▶ Given entries:
::::::

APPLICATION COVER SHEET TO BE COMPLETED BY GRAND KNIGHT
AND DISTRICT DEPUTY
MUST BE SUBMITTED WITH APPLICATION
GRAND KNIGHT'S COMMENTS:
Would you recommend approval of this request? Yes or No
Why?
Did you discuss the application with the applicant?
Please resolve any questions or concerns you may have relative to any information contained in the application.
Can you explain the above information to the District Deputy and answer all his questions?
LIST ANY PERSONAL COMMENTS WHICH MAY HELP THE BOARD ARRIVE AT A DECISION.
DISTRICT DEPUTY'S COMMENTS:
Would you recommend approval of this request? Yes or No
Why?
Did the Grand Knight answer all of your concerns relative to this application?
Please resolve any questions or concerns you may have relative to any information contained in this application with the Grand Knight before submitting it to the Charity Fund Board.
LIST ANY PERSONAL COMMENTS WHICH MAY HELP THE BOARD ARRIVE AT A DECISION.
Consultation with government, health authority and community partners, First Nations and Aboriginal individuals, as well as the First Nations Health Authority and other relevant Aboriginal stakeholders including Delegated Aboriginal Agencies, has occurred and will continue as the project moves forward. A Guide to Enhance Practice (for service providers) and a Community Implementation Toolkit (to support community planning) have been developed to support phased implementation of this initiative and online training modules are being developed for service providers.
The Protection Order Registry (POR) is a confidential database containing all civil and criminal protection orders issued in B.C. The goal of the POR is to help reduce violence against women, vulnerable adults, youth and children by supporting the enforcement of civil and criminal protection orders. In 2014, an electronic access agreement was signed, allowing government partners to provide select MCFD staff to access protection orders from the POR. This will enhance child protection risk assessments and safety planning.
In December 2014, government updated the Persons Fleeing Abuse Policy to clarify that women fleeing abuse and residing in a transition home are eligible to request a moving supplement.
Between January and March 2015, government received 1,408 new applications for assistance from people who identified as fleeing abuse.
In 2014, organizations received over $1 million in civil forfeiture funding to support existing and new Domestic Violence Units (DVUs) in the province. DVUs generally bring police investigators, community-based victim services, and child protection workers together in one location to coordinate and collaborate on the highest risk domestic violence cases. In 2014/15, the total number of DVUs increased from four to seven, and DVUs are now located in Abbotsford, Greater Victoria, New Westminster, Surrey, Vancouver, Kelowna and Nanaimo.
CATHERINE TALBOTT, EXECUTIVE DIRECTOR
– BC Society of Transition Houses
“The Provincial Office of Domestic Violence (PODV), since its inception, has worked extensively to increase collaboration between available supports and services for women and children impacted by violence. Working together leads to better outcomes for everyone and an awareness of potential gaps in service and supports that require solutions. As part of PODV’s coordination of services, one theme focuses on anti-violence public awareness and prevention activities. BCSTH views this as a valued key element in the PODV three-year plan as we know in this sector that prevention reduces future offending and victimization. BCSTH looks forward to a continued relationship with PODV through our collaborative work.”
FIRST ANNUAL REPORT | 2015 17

::::::

▶ Your objective: Could you repeat exactly the lines above from the line with "in the application." up to and including the line with "Charity Fund Board.", and only those?

▶ The completed task:
Please resolve any questions or concerns you may have relative to any information contained in the application.
Can you explain the above information to the District Deputy and answer all his questions?
LIST ANY PERSONAL COMMENTS WHICH MAY HELP THE BOARD ARRIVE AT A DECISION.
DISTRICT DEPUTY'S COMMENTS:
Would you recommend approval of this request? Yes or No
Why?
Did the Grand Knight answer all of your concerns relative to this application?
Please resolve any questions or concerns you may have relative to any information contained in this application with the Grand Knight before submitting it to the Charity Fund Board.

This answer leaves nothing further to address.